Still clutching his empty Winchester, Emmett drew his Colt. Just as he took aim, his left hand flew back and the Winchester went flying. Below the little finger his hand burned as though pressed against a branding iron.
More lead
rent the air.
Sikes arrived at his side to help. But the Englishman got off only a few rounds before taking a bullet in the leg and going down.
“Saddle up!” Seth Blaylock was shouting as he swung up onto his huge, dark mount.
Charlie turned to follow his brother’s lead.
No, you don’t. Emmett dashed for the murderer.
With an uncooperative, bandaged arm, Charlie took an extra hop trying to hoist himself into the saddle. He had one boot in the stirrup and both hands on the saddle horn when Emmett collared him. Emmett’s own wounded hand screamed in pain.
Charlie sent an elbow flying upside Emmett’s head. Willing himself through the stars that danced before his eyes, Emmett coldcocked Charlie with the butt of his Colt. And the outlaw wilted to the ground.
In the melee, Emmett felt a horse wheeling around behind him. Over his shoulder, he glimpsed the other Blaylock, pistol drawn, getting the drop on him.
A shot sounded, and a bullet cut a crimson line across Seth’s white shirtsleeve. His face twisted in pain and rage. Swearing, he gigged his horse and cut dirt into the darkness. Behind him, three other McIntosh men hauled tail into the night.

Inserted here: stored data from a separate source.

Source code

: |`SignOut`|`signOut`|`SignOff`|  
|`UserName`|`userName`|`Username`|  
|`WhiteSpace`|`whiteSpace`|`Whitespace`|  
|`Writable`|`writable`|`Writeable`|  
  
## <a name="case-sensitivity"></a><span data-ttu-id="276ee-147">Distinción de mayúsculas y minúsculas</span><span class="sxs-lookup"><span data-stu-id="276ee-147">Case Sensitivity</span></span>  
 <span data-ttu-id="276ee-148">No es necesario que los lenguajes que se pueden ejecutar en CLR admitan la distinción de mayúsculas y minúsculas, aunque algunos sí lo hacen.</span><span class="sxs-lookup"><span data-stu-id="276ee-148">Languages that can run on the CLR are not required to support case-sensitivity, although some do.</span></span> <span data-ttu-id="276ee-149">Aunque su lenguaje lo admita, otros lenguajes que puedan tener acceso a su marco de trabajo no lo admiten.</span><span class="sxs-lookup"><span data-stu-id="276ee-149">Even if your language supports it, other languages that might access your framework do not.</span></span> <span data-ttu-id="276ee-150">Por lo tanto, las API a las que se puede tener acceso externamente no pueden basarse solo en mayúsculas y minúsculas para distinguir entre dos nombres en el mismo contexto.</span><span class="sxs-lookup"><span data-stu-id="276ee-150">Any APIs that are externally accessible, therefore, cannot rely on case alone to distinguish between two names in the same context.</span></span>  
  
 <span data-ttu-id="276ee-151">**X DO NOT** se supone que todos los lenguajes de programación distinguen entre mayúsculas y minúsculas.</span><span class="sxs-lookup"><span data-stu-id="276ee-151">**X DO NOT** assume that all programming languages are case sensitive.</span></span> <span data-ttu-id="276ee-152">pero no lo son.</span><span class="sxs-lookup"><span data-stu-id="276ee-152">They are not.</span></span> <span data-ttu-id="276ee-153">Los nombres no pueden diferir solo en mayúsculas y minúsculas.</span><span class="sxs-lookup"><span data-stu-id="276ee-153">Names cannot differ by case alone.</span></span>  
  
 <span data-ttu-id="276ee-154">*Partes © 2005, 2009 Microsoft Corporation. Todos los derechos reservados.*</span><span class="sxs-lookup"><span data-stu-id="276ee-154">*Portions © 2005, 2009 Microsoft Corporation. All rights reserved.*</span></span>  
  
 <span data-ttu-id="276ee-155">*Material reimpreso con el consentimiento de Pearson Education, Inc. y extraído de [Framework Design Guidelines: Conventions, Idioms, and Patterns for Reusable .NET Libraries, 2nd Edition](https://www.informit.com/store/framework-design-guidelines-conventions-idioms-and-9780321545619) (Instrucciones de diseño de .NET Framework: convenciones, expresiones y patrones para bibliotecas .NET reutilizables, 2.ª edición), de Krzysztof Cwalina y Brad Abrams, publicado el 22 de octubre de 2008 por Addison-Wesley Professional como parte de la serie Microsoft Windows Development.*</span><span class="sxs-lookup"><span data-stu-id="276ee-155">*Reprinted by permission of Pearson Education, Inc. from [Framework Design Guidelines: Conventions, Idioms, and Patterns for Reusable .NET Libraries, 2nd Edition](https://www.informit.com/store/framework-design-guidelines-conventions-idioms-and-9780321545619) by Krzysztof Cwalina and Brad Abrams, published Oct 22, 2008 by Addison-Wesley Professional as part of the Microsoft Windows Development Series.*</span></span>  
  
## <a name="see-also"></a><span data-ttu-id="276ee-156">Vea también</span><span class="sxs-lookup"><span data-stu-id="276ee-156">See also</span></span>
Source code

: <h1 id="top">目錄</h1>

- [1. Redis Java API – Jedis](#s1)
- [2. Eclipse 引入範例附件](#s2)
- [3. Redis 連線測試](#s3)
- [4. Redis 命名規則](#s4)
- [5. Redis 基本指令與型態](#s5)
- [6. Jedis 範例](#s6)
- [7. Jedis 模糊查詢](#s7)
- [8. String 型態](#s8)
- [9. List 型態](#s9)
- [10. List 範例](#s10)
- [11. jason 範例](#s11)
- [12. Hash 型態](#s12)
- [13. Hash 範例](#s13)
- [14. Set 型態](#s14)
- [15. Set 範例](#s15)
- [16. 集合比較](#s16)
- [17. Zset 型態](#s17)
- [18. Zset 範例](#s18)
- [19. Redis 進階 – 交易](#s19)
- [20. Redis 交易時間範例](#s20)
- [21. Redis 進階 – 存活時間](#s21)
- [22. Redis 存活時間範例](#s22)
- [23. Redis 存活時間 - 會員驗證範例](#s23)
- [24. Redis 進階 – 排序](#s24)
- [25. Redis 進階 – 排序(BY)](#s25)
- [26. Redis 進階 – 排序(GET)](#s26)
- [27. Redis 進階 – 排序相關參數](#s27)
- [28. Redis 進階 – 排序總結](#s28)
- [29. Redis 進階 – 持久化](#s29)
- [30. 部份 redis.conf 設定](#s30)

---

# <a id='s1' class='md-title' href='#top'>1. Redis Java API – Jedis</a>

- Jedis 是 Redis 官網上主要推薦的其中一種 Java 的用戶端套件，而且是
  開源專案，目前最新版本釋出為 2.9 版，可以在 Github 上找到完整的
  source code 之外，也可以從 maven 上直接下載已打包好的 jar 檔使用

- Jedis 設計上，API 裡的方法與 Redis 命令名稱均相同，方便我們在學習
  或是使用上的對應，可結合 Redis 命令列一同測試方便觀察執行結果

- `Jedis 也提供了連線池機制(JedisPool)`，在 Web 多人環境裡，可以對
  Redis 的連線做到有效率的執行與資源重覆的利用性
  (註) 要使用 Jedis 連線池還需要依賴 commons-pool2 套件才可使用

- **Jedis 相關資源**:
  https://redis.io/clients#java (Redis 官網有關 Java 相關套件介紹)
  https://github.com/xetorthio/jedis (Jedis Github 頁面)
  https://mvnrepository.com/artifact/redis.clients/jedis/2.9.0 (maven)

A few reports sounded from out of the gloom. Then the shooting was over.
Emmett turned to find Juanito right there.
“Couldn’t let that gallo kill you, hermano.”

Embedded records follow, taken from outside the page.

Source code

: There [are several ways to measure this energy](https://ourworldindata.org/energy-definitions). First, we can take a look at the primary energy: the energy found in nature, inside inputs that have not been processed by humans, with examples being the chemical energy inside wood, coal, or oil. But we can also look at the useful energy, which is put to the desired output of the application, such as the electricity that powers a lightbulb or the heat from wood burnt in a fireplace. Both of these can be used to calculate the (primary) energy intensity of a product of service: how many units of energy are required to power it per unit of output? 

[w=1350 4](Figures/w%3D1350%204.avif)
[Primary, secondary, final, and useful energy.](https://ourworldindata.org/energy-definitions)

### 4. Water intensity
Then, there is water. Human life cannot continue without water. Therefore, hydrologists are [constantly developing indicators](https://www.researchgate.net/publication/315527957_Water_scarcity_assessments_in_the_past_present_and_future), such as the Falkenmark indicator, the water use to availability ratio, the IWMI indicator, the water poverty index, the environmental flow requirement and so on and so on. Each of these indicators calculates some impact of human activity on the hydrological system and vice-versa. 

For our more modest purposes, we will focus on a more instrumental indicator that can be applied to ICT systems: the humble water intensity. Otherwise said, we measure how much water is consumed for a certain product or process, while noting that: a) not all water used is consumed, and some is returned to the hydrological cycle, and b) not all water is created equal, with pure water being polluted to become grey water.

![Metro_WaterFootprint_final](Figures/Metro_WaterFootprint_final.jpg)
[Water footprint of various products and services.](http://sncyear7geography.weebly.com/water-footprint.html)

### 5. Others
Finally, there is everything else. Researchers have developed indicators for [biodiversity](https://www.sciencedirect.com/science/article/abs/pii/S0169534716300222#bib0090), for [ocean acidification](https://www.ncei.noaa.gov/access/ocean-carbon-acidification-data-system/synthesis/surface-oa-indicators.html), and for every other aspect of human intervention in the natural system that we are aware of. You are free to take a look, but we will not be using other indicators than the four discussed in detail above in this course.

“Te lo agradezco, cuñado,” Emmett replied without thinking. I appreciate it, brother-in-law.
He felt strangely numb…as though everything that had just happened was part of some fever-induced nightmare. But his senses confirmed it was all too real. The comingling of pungent burning smells. The groaning of wounded men. His throbbing hand.
Pivoting in place, he took in the devastation. Both sides had taken losses. Thankfully McIntosh’s crew had gotten the worst of it.
“Handle Charlie Blaylock,” he mumbled to Juanito.
Without awaiting an answer, he trotted toward the still-burning wagon.
Several yards away, the men who had gotten the girls out were tending to them. One girl cried out in pain, her arm badly burned, her face flecked with droplets of blood where debris had peppered her.